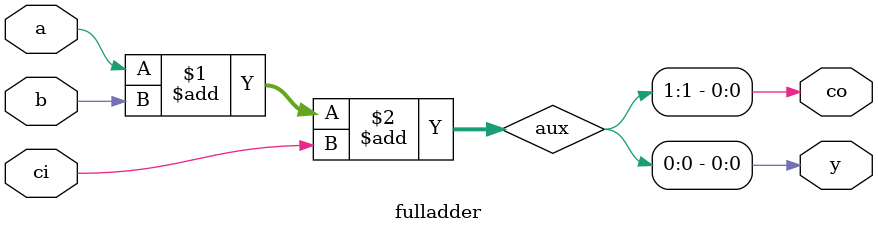
<source format=sv>
module fulladder(input logic a,b,ci, output logic y,co);

			logic[1:0]aux;
			
		assign aux= a + b + ci;
		assign y = aux[0];
		assign co = aux[1];
endmodule
</source>
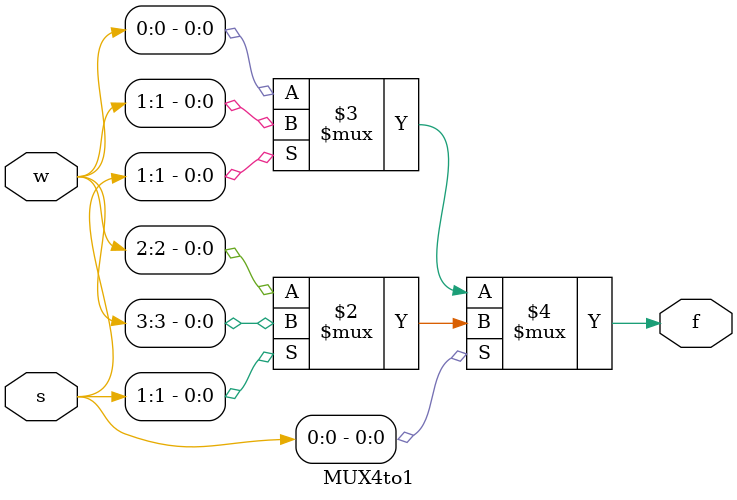
<source format=v>
module q4(g,b);
    input [3:0] g;
    output [3:0] b;

    assign b[3] = g[3];
    assign b[2] = b[3] ^ g[2];
    MUX4to1 stage0({g[1],~g[1],~g[1],g[1]},{g[3],g[2]},b[1]);
    assign b[0] = b[1] ^ g[0];

endmodule

module MUX4to1(w,s,f);
    input [3:0] w;
    input [1:0] s;
    output f;
    reg f;

    always @(w or s)
    f = s[0] ? ( s[1] ? w[3] : w[2] ) : ( s[1] ? w[1] : w[0]);

endmodule
</source>
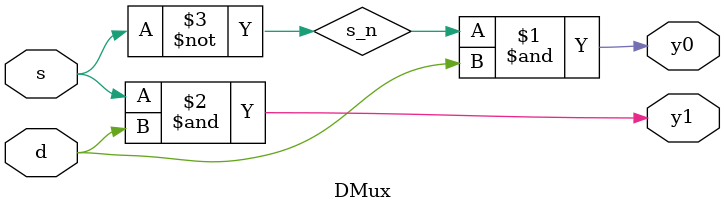
<source format=v>
module DMux(
input d,
input s,
output y0,
output y1
);

wire s_n;

not(s_n,s);
and(y0,s_n,d);
and(y1,s,d);

endmodule 
</source>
────────────────────────────────────────
> ASSIGNMENT
Scan the records for the word "output". Copy each line where it turns up.

> ANSWER FOR THIS EXERCISE
module fulladder(input logic a,b,ci, output logic y,co);
    output [3:0] b;
    output f;
output y0,
output y1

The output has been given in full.